◆ Your objective: Arrange every line of text from the entries below as a single numbered list, omitting any blank lines.

◆ Task inputs:
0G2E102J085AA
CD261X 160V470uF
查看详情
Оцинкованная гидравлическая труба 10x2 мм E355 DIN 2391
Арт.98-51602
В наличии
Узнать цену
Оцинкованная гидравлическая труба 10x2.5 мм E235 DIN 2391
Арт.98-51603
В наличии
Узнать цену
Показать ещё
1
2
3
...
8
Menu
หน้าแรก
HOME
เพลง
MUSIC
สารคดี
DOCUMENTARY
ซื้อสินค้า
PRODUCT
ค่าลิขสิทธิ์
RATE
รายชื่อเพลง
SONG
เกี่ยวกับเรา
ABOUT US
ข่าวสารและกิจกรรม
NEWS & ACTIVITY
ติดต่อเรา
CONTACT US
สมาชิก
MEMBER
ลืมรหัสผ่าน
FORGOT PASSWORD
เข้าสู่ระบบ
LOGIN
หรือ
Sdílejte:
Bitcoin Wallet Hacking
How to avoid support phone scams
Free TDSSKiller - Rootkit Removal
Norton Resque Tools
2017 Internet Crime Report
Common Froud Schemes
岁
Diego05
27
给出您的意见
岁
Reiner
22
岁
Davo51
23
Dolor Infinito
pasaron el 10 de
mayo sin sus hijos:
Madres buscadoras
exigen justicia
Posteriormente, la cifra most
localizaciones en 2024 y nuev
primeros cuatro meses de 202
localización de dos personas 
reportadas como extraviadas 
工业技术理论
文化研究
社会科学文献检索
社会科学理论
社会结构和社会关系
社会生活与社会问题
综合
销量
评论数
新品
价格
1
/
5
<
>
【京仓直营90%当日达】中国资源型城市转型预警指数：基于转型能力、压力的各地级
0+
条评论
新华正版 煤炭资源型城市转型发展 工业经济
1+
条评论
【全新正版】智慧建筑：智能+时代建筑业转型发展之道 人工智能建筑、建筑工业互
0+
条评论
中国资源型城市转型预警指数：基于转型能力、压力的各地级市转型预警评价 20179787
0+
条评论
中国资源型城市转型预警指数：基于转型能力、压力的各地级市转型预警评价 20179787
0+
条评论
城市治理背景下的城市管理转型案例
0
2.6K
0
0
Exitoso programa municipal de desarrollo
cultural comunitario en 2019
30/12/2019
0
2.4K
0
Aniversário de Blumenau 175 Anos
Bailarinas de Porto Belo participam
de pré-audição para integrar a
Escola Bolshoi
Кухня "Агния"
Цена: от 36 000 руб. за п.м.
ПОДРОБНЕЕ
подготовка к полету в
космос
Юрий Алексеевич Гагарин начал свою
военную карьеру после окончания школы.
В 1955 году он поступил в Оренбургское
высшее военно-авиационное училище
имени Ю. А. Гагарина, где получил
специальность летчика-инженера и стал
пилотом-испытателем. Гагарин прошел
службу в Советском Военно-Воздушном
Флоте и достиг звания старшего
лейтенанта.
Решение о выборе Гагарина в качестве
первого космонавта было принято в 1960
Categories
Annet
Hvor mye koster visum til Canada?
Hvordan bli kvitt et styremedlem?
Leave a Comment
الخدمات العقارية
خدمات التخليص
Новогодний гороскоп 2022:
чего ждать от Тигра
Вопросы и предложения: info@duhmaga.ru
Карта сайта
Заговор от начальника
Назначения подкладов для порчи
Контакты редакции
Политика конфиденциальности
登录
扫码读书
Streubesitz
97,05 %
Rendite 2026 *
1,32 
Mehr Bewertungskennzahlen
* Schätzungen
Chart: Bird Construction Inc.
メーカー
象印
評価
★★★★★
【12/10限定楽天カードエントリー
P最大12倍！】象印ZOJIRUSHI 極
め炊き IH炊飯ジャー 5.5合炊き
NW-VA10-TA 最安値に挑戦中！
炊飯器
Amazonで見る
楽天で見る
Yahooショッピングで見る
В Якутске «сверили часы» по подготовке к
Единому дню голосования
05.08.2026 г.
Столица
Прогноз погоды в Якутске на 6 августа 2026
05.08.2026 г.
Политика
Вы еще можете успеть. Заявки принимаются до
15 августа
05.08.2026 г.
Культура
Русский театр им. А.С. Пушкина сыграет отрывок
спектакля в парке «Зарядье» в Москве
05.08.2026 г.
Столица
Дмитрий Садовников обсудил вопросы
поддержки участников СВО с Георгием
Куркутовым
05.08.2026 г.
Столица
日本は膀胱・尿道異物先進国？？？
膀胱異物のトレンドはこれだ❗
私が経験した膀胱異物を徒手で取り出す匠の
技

◆ Solved exercise:
1. 0G2E102J085AA
2. CD261X 160V470uF
3. 查看详情
4. Оцинкованная гидравлическая труба 10x2 мм E355 DIN 2391
5. Арт.98-51602
6. В наличии
7. Узнать цену
8. Оцинкованная гидравлическая труба 10x2.5 мм E235 DIN 2391
9. Арт.98-51603
10. В наличии
11. Узнать цену
12. Показать ещё
13. 1
14. 2
15. 3
16. ...
17. 8
18. Menu
19. หน้าแรก
20. HOME
21. เพลง
22. MUSIC
23. สารคดี
24. DOCUMENTARY
25. ซื้อสินค้า
26. PRODUCT
27. ค่าลิขสิทธิ์
28. RATE
29. รายชื่อเพลง
30. SONG
31. เกี่ยวกับเรา
32. ABOUT US
33. ข่าวสารและกิจกรรม
34. NEWS & ACTIVITY
35. ติดต่อเรา
36. CONTACT US
37. สมาชิก
38. MEMBER
39. ลืมรหัสผ่าน
40. FORGOT PASSWORD
41. เข้าสู่ระบบ
42. LOGIN
43. หรือ
44. Sdílejte:
45. Bitcoin Wallet Hacking
46. How to avoid support phone scams
47. Free TDSSKiller - Rootkit Removal
48. Norton Resque Tools
49. 2017 Internet Crime Report
50. Common Froud Schemes
51. 岁
52. Diego05
53. 27
54. 给出您的意见
55. 岁
56. Reiner
57. 22
58. 岁
59. Davo51
60. 23
61. Dolor Infinito
62. pasaron el 10 de
63. mayo sin sus hijos:
64. Madres buscadoras
65. exigen justicia
66. Posteriormente, la cifra most
67. localizaciones en 2024 y nuev
68. primeros cuatro meses de 202
69. localización de dos personas 
70. reportadas como extraviadas 
71. 工业技术理论
72. 文化研究
73. 社会科学文献检索
74. 社会科学理论
75. 社会结构和社会关系
76. 社会生活与社会问题
77. 综合
78. 销量
79. 评论数
80. 新品
81. 价格
82. 1
83. /
84. 5
85. <
86. >
87. 【京仓直营90%当日达】中国资源型城市转型预警指数：基于转型能力、压力的各地级
88. 0+
89. 条评论
90. 新华正版 煤炭资源型城市转型发展 工业经济
91. 1+
92. 条评论
93. 【全新正版】智慧建筑：智能+时代建筑业转型发展之道 人工智能建筑、建筑工业互
94. 0+
95. 条评论
96. 中国资源型城市转型预警指数：基于转型能力、压力的各地级市转型预警评价 20179787
97. 0+
98. 条评论
99. 中国资源型城市转型预警指数：基于转型能力、压力的各地级市转型预警评价 20179787
100. 0+
101. 条评论
102. 城市治理背景下的城市管理转型案例
103. 0
104. 2.6K
105. 0
106. 0
107. Exitoso programa municipal de desarrollo
108. cultural comunitario en 2019
109. 30/12/2019
110. 0
111. 2.4K
112. 0
113. Aniversário de Blumenau 175 Anos
114. Bailarinas de Porto Belo participam
115. de pré-audição para integrar a
116. Escola Bolshoi
117. Кухня "Агния"
118. Цена: от 36 000 руб. за п.м.
119. ПОДРОБНЕЕ
120. подготовка к полету в
121. космос
122. Юрий Алексеевич Гагарин начал свою
123. военную карьеру после окончания школы.
124. В 1955 году он поступил в Оренбургское
125. высшее военно-авиационное училище
126. имени Ю. А. Гагарина, где получил
127. специальность летчика-инженера и стал
128. пилотом-испытателем. Гагарин прошел
129. службу в Советском Военно-Воздушном
130. Флоте и достиг звания старшего
131. лейтенанта.
132. Решение о выборе Гагарина в качестве
133. первого космонавта было принято в 1960
134. Categories
135. Annet
136. Hvor mye koster visum til Canada?
137. Hvordan bli kvitt et styremedlem?
138. Leave a Comment
139. الخدمات العقارية
140. خدمات التخليص
141. Новогодний гороскоп 2022:
142. чего ждать от Тигра
143. Вопросы и предложения: info@duhmaga.ru
144. Карта сайта
145. Заговор от начальника
146. Назначения подкладов для порчи
147. Контакты редакции
148. Политика конфиденциальности
149. 登录
150. 扫码读书
151. Streubesitz
152. 97,05 %
153. Rendite 2026 *
154. 1,32 
155. Mehr Bewertungskennzahlen
156. * Schätzungen
157. Chart: Bird Construction Inc.
158. メーカー
159. 象印
160. 評価
161. ★★★★★
162. 【12/10限定楽天カードエントリー
163. P最大12倍！】象印ZOJIRUSHI 極
164. め炊き IH炊飯ジャー 5.5合炊き
165. NW-VA10-TA 最安値に挑戦中！
166. 炊飯器
167. Amazonで見る
168. 楽天で見る
169. Yahooショッピングで見る
170. В Якутске «сверили часы» по подготовке к
171. Единому дню голосования
172. 05.08.2026 г.
173. Столица
174. Прогноз погоды в Якутске на 6 августа 2026
175. 05.08.2026 г.
176. Политика
177. Вы еще можете успеть. Заявки принимаются до
178. 15 августа
179. 05.08.2026 г.
180. Культура
181. Русский театр им. А.С. Пушкина сыграет отрывок
182. спектакля в парке «Зарядье» в Москве
183. 05.08.2026 г.
184. Столица
185. Дмитрий Садовников обсудил вопросы
186. поддержки участников СВО с Георгием
187. Куркутовым
188. 05.08.2026 г.
189. Столица
190. 日本は膀胱・尿道異物先進国？？？
191. 膀胱異物のトレンドはこれだ❗
192. 私が経験した膀胱異物を徒手で取り出す匠の
193. 技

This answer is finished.